The Engelhardt Institute of Molecular Biology (EIMB) (Институт молекулярной биологии имени В. А. Энгельгардта РАН) is a research institute located in Moscow, Russia. The Institute is included in the Branch of Biological Sciences of the Russian Academy of Sciences and has the status of a State non-commercial organization.

==History==
The institute was founded on April 26, 1957 by Vladimir Engelgardt who became its first director. Until 1965 it was known as the Institute of Radiation and Physicochemical Biology of the Russian Academy of Sciences.

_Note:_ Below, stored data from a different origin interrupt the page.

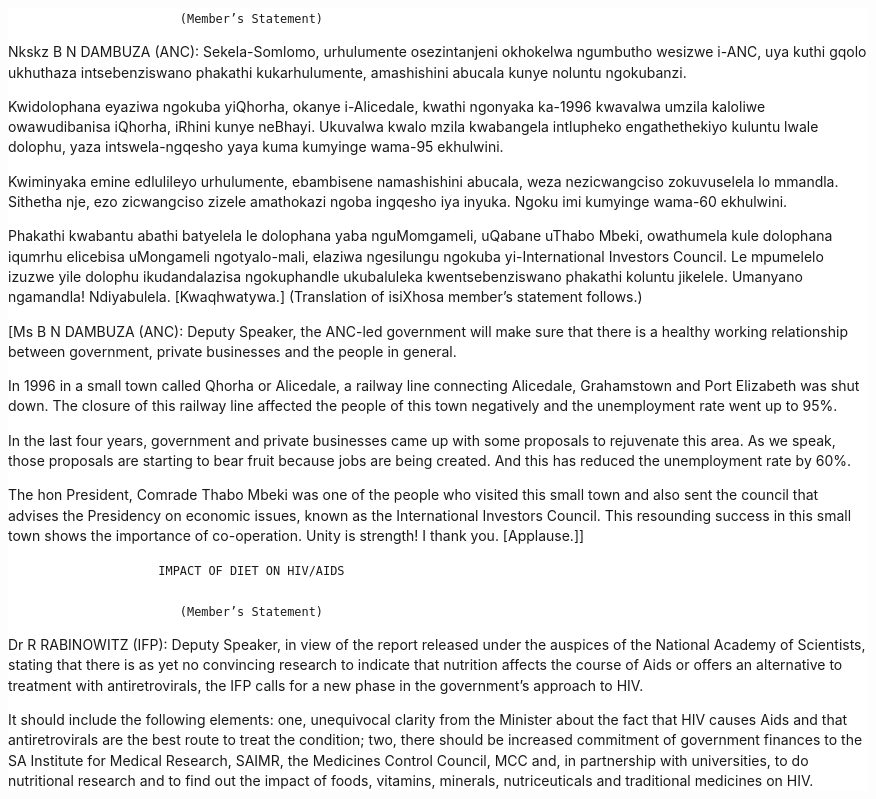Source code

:                             (Member’s Statement)

Nkskz B N DAMBUZA (ANC): Sekela-Somlomo, urhulumente osezintanjeni
okhokelwa ngumbutho wesizwe i-ANC, uya kuthi gqolo ukhuthaza
intsebenziswano phakathi kukarhulumente, amashishini abucala kunye noluntu
ngokubanzi.

Kwidolophana eyaziwa ngokuba yiQhorha, okanye i-Alicedale, kwathi ngonyaka
ka-1996 kwavalwa umzila kaloliwe owawudibanisa iQhorha, iRhini kunye
neBhayi. Ukuvalwa kwalo mzila kwabangela intlupheko engathethekiyo kuluntu
lwale dolophu, yaza intswela-ngqesho yaya kuma kumyinge wama-95 ekhulwini.

Kwiminyaka emine edlulileyo urhulumente, ebambisene namashishini abucala,
weza nezicwangciso zokuvuselela lo mmandla. Sithetha nje, ezo zicwangciso
zizele amathokazi ngoba ingqesho iya inyuka. Ngoku imi kumyinge wama-60
ekhulwini.

Phakathi kwabantu abathi batyelela le dolophana yaba nguMomgameli, uQabane
uThabo Mbeki, owathumela kule dolophana iqumrhu elicebisa uMongameli
ngotyalo-mali, elaziwa ngesilungu ngokuba yi-International Investors
Council. Le mpumelelo izuzwe yile dolophu ikudandalazisa ngokuphandle
ukubaluleka kwentsebenziswano phakathi koluntu jikelele. Umanyano
ngamandla! Ndiyabulela. [Kwaqhwatywa.] (Translation of isiXhosa member’s
statement follows.)

[Ms B N DAMBUZA (ANC): Deputy Speaker, the ANC-led government will make
sure that there is a healthy working relationship between government,
private businesses and the people in general.

In 1996 in a small town called Qhorha or Alicedale, a railway line
connecting Alicedale, Grahamstown and Port Elizabeth was shut down. The
closure of this railway line affected the people of this town negatively
and the unemployment rate went up to 95%.

In the last four years, government and private businesses came up with some
proposals to rejuvenate this area. As we speak, those proposals are
starting to bear fruit because jobs are being created. And this has reduced
the unemployment rate by 60%.

The hon President, Comrade Thabo Mbeki was one of the people who visited
this small town and also sent the council that advises the Presidency on
economic issues, known as the International Investors Council. This
resounding success in this small town shows the importance of co-operation.
Unity is strength! I thank you. [Applause.]]

                         IMPACT OF DIET ON HIV/AIDS

                            (Member’s Statement)

Dr R RABINOWITZ (IFP): Deputy Speaker, in view of the report released under
the auspices of the National Academy of Scientists, stating that there is
as yet no convincing research to indicate that nutrition affects the course
of Aids or offers an alternative to treatment with antiretrovirals, the IFP
calls for a new phase in the government’s approach to HIV.

It should include the following elements: one, unequivocal clarity from the
Minister about the fact that HIV causes Aids and that antiretrovirals are
the best route to treat the condition; two, there should be increased
commitment of government finances to the SA Institute for Medical Research,
SAIMR, the Medicines Control Council, MCC and, in partnership with
universities, to do nutritional research and to find out the impact of
foods, vitamins, minerals, nutriceuticals and traditional medicines on HIV.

On May 12, 1988 the institute was named after Vladimir Engelhardt.

Directors:
- 1957–1984 — V. A. Engelhardt;
- 1984–2003 — A. D. Mirzabekov;
- 2003– — Alexander Alexandrovich Makarov.

==Scientific activities==

- Biopolymer structure and molecular dynamics
- Genomic and proteomic bioinformatics
- Genetic enzymology
- Mobile and repeating genetic elements and their evolution
- Molecular and cell engineering; bioengineering
- Molecular immunology
- Oncogenomics, oncodiagnostics, oncoprognosis, oncovirology
- Plant genomics
- Signal transfer at molecular and cellular level
- The development of fundamental principles of new molecular and cellular technologies and bionanotechnologies.